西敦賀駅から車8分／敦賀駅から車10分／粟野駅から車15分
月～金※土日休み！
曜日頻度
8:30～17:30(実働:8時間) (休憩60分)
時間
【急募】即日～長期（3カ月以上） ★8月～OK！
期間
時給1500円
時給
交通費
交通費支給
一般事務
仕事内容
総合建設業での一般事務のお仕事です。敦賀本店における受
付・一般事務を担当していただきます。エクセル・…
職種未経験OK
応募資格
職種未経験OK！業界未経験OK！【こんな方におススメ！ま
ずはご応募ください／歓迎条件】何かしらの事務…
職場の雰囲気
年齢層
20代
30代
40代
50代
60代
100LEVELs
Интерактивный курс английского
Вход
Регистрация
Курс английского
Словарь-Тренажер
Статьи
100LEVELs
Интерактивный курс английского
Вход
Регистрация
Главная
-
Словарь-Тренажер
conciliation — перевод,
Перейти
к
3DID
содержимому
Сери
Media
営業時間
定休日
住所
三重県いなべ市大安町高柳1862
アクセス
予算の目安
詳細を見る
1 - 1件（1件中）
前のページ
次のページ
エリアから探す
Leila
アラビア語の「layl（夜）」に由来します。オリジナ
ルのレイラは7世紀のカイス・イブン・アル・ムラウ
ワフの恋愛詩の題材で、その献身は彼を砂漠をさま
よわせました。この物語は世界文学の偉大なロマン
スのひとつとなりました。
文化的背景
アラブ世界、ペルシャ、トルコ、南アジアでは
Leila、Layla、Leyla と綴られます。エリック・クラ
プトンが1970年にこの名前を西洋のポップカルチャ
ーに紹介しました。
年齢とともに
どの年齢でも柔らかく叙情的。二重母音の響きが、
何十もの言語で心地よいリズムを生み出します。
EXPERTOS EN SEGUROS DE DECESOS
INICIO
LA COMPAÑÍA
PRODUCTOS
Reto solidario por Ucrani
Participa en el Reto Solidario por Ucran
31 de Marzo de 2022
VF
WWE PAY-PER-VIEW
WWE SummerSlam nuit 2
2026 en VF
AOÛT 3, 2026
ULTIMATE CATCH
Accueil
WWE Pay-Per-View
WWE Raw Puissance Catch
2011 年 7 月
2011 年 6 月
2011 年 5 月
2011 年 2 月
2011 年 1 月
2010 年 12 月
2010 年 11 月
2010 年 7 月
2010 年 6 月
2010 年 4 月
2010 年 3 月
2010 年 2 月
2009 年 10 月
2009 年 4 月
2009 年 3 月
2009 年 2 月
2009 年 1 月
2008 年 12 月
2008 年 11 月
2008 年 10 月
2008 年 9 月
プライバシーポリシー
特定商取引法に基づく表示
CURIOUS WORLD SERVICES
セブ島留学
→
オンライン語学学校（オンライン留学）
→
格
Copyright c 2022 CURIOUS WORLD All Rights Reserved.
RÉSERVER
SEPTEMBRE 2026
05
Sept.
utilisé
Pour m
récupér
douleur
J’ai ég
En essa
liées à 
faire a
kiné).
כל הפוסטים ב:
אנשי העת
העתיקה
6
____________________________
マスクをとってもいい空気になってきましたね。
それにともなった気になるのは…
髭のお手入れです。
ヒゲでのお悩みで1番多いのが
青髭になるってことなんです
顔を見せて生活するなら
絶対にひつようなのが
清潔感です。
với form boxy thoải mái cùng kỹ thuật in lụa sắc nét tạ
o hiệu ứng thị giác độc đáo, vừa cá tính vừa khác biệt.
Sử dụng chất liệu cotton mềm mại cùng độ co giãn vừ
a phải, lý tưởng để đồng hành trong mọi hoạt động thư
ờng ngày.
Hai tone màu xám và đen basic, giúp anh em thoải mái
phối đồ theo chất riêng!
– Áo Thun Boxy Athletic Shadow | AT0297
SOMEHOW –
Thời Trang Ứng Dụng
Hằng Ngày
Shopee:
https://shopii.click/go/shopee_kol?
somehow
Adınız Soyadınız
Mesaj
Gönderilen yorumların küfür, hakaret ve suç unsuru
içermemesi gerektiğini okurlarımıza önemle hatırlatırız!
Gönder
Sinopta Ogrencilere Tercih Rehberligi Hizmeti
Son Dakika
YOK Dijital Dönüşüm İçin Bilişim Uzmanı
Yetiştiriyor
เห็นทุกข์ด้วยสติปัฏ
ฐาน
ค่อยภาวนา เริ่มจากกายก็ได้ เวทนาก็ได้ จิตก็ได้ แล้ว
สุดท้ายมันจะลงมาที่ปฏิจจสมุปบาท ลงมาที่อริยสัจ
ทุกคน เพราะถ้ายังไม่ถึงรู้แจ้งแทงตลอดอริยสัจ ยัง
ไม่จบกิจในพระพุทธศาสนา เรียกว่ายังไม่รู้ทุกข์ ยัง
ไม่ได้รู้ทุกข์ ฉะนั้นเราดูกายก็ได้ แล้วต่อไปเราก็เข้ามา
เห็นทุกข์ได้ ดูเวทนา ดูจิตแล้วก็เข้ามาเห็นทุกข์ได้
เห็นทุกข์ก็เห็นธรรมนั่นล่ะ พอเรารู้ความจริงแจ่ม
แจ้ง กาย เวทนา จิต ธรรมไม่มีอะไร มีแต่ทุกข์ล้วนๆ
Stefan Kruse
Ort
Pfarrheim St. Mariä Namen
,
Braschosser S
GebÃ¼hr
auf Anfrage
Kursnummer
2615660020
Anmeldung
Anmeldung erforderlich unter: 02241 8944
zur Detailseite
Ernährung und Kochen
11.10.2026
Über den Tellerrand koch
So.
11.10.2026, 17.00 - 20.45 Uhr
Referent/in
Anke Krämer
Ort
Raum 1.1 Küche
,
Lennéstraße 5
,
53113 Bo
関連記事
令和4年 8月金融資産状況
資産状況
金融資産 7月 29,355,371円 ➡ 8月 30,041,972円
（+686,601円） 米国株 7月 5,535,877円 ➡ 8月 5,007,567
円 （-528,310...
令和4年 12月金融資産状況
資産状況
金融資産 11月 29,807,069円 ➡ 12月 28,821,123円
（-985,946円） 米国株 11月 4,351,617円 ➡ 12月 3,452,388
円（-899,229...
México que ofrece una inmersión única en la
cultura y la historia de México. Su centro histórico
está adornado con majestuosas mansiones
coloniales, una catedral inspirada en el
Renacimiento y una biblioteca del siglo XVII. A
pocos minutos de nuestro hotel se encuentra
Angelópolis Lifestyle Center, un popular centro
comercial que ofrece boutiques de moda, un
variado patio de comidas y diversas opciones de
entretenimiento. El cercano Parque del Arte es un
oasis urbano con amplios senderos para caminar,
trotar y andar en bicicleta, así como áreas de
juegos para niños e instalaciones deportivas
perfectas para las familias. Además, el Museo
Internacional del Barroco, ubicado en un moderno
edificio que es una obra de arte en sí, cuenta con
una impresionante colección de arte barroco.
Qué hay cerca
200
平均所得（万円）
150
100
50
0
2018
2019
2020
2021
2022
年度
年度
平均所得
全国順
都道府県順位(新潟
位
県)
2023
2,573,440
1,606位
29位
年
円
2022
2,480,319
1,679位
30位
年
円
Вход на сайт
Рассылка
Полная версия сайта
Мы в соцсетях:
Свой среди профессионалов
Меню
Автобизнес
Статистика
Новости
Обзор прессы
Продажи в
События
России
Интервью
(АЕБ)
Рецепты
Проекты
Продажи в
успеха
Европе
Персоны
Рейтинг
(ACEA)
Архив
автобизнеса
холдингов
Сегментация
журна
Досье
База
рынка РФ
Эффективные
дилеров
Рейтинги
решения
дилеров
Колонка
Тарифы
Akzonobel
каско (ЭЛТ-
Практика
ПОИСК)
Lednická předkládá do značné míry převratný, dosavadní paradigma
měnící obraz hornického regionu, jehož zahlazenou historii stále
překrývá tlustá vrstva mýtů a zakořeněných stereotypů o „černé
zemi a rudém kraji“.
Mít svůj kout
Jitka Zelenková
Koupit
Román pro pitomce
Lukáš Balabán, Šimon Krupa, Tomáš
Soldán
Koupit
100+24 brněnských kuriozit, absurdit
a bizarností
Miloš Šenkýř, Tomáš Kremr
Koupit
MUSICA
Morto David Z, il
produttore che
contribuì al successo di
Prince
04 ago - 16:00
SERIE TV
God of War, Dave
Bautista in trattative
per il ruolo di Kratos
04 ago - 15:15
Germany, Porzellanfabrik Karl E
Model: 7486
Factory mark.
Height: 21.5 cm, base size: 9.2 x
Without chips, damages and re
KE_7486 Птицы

=-=-=

Required work: Which lines in the data above hold the string "cùng"? Return each of them.

Written response:
với form boxy thoải mái cùng kỹ thuật in lụa sắc nét tạ
Sử dụng chất liệu cotton mềm mại cùng độ co giãn vừ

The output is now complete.